▶ **Provided information**:
%%

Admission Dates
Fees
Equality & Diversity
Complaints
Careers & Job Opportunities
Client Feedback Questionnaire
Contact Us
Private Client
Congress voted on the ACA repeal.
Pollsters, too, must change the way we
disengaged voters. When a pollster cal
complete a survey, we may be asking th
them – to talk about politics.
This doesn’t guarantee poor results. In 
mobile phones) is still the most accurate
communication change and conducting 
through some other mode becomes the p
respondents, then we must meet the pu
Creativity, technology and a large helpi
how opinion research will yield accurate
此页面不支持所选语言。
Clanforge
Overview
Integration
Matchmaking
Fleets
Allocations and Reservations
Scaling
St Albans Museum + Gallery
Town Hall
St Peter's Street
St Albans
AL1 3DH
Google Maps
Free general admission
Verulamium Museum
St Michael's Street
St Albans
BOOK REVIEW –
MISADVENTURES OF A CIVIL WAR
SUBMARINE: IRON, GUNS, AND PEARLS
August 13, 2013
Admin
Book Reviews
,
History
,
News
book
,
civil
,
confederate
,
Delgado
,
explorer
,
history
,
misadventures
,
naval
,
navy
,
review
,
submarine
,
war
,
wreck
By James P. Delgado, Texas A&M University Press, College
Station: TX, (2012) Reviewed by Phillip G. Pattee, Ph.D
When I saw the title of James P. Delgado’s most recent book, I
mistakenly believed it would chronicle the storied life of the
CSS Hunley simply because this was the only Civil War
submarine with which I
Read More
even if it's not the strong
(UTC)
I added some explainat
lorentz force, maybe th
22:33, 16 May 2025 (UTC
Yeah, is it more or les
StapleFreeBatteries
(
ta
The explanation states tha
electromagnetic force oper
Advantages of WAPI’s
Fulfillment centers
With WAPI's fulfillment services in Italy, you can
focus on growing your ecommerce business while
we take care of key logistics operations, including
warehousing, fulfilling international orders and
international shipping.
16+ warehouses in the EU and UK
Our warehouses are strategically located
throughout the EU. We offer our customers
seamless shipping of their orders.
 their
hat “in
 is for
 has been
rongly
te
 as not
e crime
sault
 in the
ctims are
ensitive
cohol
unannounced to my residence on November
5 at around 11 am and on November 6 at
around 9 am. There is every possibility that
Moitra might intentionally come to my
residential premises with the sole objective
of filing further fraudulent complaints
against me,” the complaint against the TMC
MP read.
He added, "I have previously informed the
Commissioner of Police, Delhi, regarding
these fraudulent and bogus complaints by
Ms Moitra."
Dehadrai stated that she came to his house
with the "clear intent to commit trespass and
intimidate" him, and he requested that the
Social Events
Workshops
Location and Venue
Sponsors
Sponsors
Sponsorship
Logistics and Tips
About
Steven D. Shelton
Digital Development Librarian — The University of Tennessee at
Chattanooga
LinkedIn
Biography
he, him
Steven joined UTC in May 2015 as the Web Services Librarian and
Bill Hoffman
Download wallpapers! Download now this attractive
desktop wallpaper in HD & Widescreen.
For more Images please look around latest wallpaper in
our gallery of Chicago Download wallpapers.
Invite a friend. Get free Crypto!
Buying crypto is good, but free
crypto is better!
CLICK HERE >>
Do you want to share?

%%

▶ **Task statement**: Put the text of all the entries above into a single JSON list of strings, one string for each line, and skip any blank lines.

▶ **Result of the exercise**:
[
  "Admission Dates",
  "Fees",
  "Equality & Diversity",
  "Complaints",
  "Careers & Job Opportunities",
  "Client Feedback Questionnaire",
  "Contact Us",
  "Private Client",
  "Congress voted on the ACA repeal.",
  "Pollsters, too, must change the way we",
  "disengaged voters. When a pollster cal",
  "complete a survey, we may be asking th",
  "them – to talk about politics.",
  "This doesn’t guarantee poor results. In ",
  "mobile phones) is still the most accurate",
  "communication change and conducting ",
  "through some other mode becomes the p",
  "respondents, then we must meet the pu",
  "Creativity, technology and a large helpi",
  "how opinion research will yield accurate",
  "此页面不支持所选语言。",
  "Clanforge",
  "Overview",
  "Integration",
  "Matchmaking",
  "Fleets",
  "Allocations and Reservations",
  "Scaling",
  "St Albans Museum + Gallery",
  "Town Hall",
  "St Peter's Street",
  "St Albans",
  "AL1 3DH",
  "Google Maps",
  "Free general admission",
  "Verulamium Museum",
  "St Michael's Street",
  "St Albans",
  "BOOK REVIEW –",
  "MISADVENTURES OF A CIVIL WAR",
  "SUBMARINE: IRON, GUNS, AND PEARLS",
  "August 13, 2013",
  "Admin",
  "Book Reviews",
  ",",
  "History",
  ",",
  "News",
  "book",
  ",",
  "civil",
  ",",
  "confederate",
  ",",
  "Delgado",
  ",",
  "explorer",
  ",",
  "history",
  ",",
  "misadventures",
  ",",
  "naval",
  ",",
  "navy",
  ",",
  "review",
  ",",
  "submarine",
  ",",
  "war",
  ",",
  "wreck",
  "By James P. Delgado, Texas A&M University Press, College",
  "Station: TX, (2012) Reviewed by Phillip G. Pattee, Ph.D",
  "When I saw the title of James P. Delgado’s most recent book, I",
  "mistakenly believed it would chronicle the storied life of the",
  "CSS Hunley simply because this was the only Civil War",
  "submarine with which I",
  "Read More",
  "even if it's not the strong",
  "(UTC)",
  "I added some explainat",
  "lorentz force, maybe th",
  "22:33, 16 May 2025 (UTC",
  "Yeah, is it more or les",
  "StapleFreeBatteries",
  "(",
  "ta",
  "The explanation states tha",
  "electromagnetic force oper",
  "Advantages of WAPI’s",
  "Fulfillment centers",
  "With WAPI's fulfillment services in Italy, you can",
  "focus on growing your ecommerce business while",
  "we take care of key logistics operations, including",
  "warehousing, fulfilling international orders and",
  "international shipping.",
  "16+ warehouses in the EU and UK",
  "Our warehouses are strategically located",
  "throughout the EU. We offer our customers",
  "seamless shipping of their orders.",
  " their",
  "hat “in",
  " is for",
  " has been",
  "rongly",
  "te",
  " as not",
  "e crime",
  "sault",
  " in the",
  "ctims are",
  "ensitive",
  "cohol",
  "unannounced to my residence on November",
  "5 at around 11 am and on November 6 at",
  "around 9 am. There is every possibility that",
  "Moitra might intentionally come to my",
  "residential premises with the sole objective",
  "of filing further fraudulent complaints",
  "against me,” the complaint against the TMC",
  "MP read.",
  "He added, \"I have previously informed the",
  "Commissioner of Police, Delhi, regarding",
  "these fraudulent and bogus complaints by",
  "Ms Moitra.\"",
  "Dehadrai stated that she came to his house",
  "with the \"clear intent to commit trespass and",
  "intimidate\" him, and he requested that the",
  "Social Events",
  "Workshops",
  "Location and Venue",
  "Sponsors",
  "Sponsors",
  "Sponsorship",
  "Logistics and Tips",
  "About",
  "Steven D. Shelton",
  "Digital Development Librarian — The University of Tennessee at",
  "Chattanooga",
  "LinkedIn",
  "Biography",
  "he, him",
  "Steven joined UTC in May 2015 as the Web Services Librarian and",
  "Bill Hoffman",
  "Download wallpapers! Download now this attractive",
  "desktop wallpaper in HD & Widescreen.",
  "For more Images please look around latest wallpaper in",
  "our gallery of Chicago Download wallpapers.",
  "Invite a friend. Get free Crypto!",
  "Buying crypto is good, but free",
  "crypto is better!",
  "CLICK HERE >>",
  "Do you want to share?"
]